Every time you hear that (or say it), you’re reinforcing a negative story in your brain. You’re making your life harder, and you don’t have to.
Even worse, you’re robbing your investors - families who could use your deals to finally take that trip with grandma. That burned out executive who desperately wants to cut their hours. Parents who can stop worrying about money and be more present with their kids.
But you’re not even talking to them because you’ve convinced yourself it’s too hard.
When the stakes are high (like pitching a deal in a “tough market”), you feel pressure.
Your chest tightens.
Your voice changes.
Your mind races.
Suddenly, you’re not as sharp as you were in practice.
That’s what happens when money pressure makes you tighten up.
Why It Matters
Pressure changes the way your brain works.
Stress hormones like cortisol and adrenaline flood your system. This activates your amygdala (the threat center of your brain). Blood stops flowing to your prefrontal cortex (the thinking part).
💥 And poof! There goes your clear thinking, memory, and decision-making.

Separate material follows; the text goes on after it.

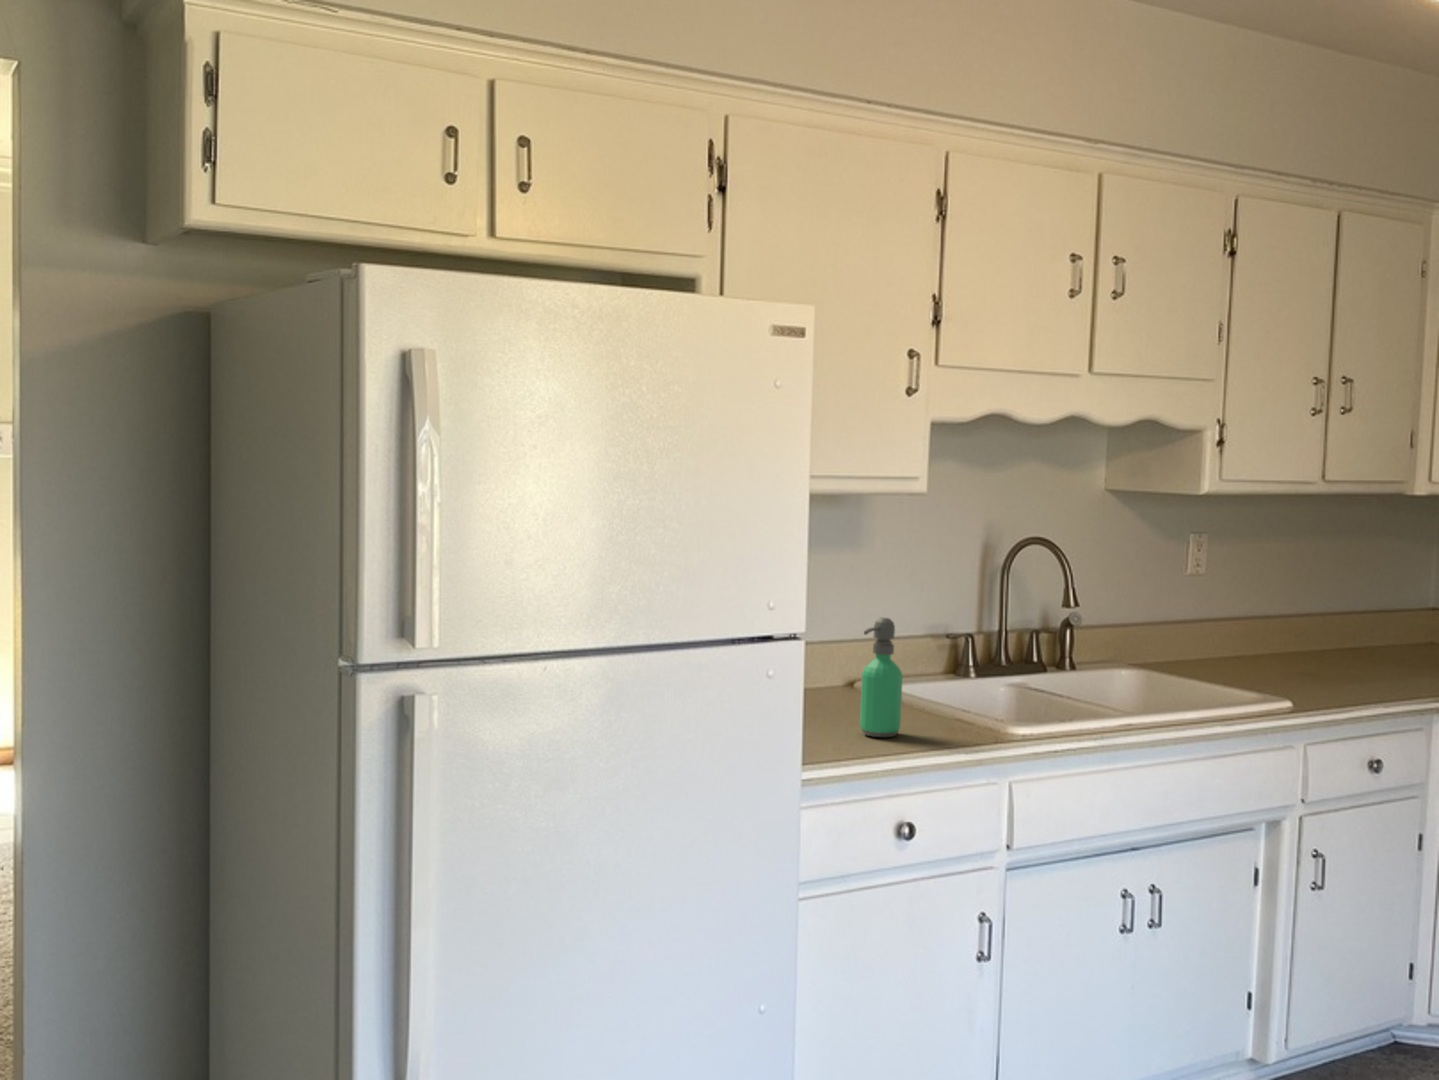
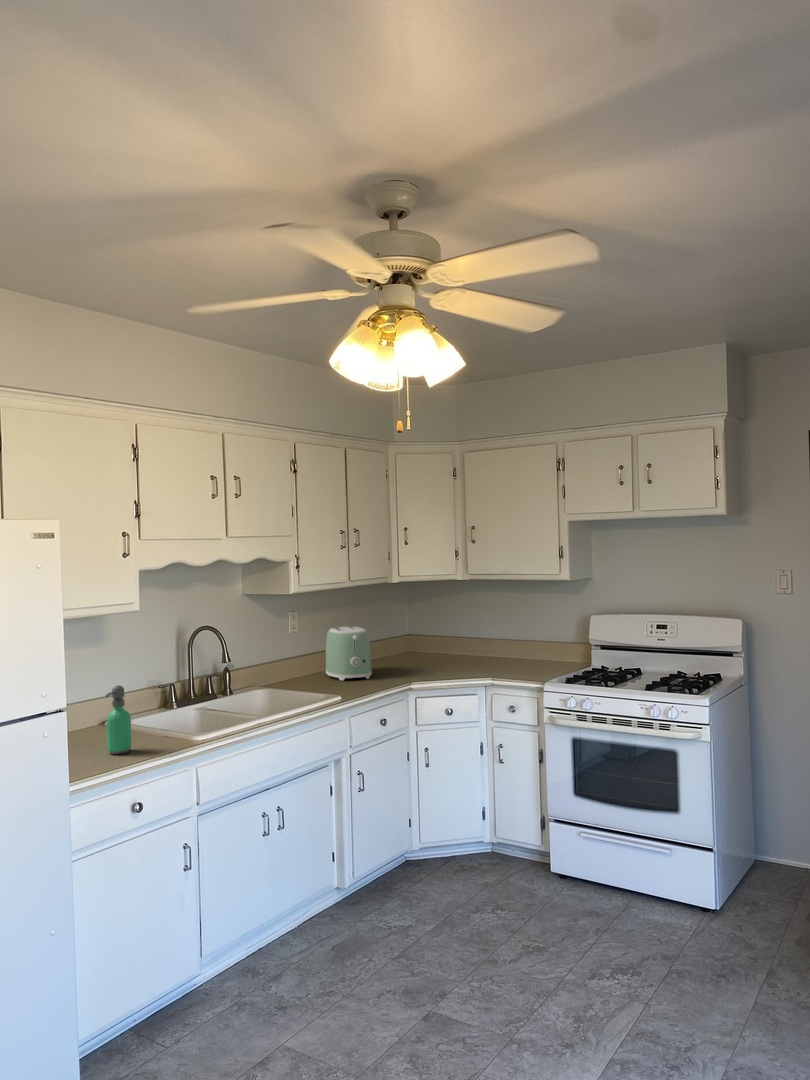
toaster: none [1255,571,1352,675] -> present [326,627,372,680]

When that happens, your brain powers shrink.
Instead of operating with creativity and flow, you default to survival mode.
That means rushed answers, forced energy, and a shaky presence.
And here’s the kicker: investors can feel it.
They don’t just invest in deals; they invest in people they trust.
So if you can’t stay loose when the pressure rises, you’re missing out on capital.
Why Common Fixes Fail
Most people try to fight pressure with logic:
“I just need to think harder.”
“I’ll talk about the numbers more.”
“I’ll memorize my pitch word-for-word.”
But when the prefrontal cortex is offline, logic is the first thing out the door.
Overthinking only makes it worse.
Just like an athlete choking at the free-throw line, you over-control instead of letting your skills flow.
🧘♂️ A Better Approach: Use Science to Handle Pressure
Research in sports psychology shows that staying mentally loose is the key to peak performance.
The “Choking Under Pressure” Effect
Dr. Sian Beilock found that high performers often overthink under pressure, lowering outcomes in skills they normally do well.
Breathing and Stress
Slow, deep breathing reduces cortisol and activates your parasympathetic nervous system (your body’s “rest and recover” mode).
You can literally breathe focus into your brain.
Pre-Performance Routines
Athletes use short, consistent routines to calm nerves and summon confidence.
Think of a basketball player’s ritual before shooting a free throw.
💡 Here’s How Syndicators Can Use the Same Science:
1️⃣ Breathe before you speak.
Take one slow inhale through your nose and exhale through your mouth.
Then, answer.
This resets your nervous system and brings the prefrontal cortex back online.
(Bonus: investors will think you’re more “thoughtful.” Double win.)
2️⃣ Create a mini-routine.
Pick a simple, repeatable action as your focus anchor. Adjust your pen, take a sip of water, or jot down one word (“calm”).
That small ritual shifts you from stress mode to service mode.
3️⃣ Practice staying loose.
Don’t just rehearse your pitch deck, rehearse your mental state.
In practice, have someone throw surprise questions at you.
Train yourself to pause, breathe, and answer slowly.
Now you’re ready to raise capital all day every day - no matter the market. Your brain recognizes your new mental patterns and holds steady. It’s literally “been there, done that” before.

✨Takeaway
Pressure is normal.
Failing is optional.
When you understand what’s happening in your brain and practice staying loose,
you perform at your best.
Even when “capital raising is hard.”
Train your brain like you run your business. The ROI speaks for itself.
Works cited:
Beilock, Sian. Choke: What the Secrets of the Brain Reveal About Getting It Right When You Have To. Free Press, 2010.
Jerath, Ravinder, et al. “Physiology of long pranayamic breathing: neural respiratory elements may provide a mechanism that explains how slow deep breathing shifts the autonomic nervous system.” Medical Hypotheses, vol. 67, no. 3, 2006, pp. 566–571.
Cotterill, Stewart T. “Pre-performance routines in sport: Current understanding and future directions.” International Review of Sport and Exercise Psychology, vol. 3, no. 2, 2010, pp. 132–153.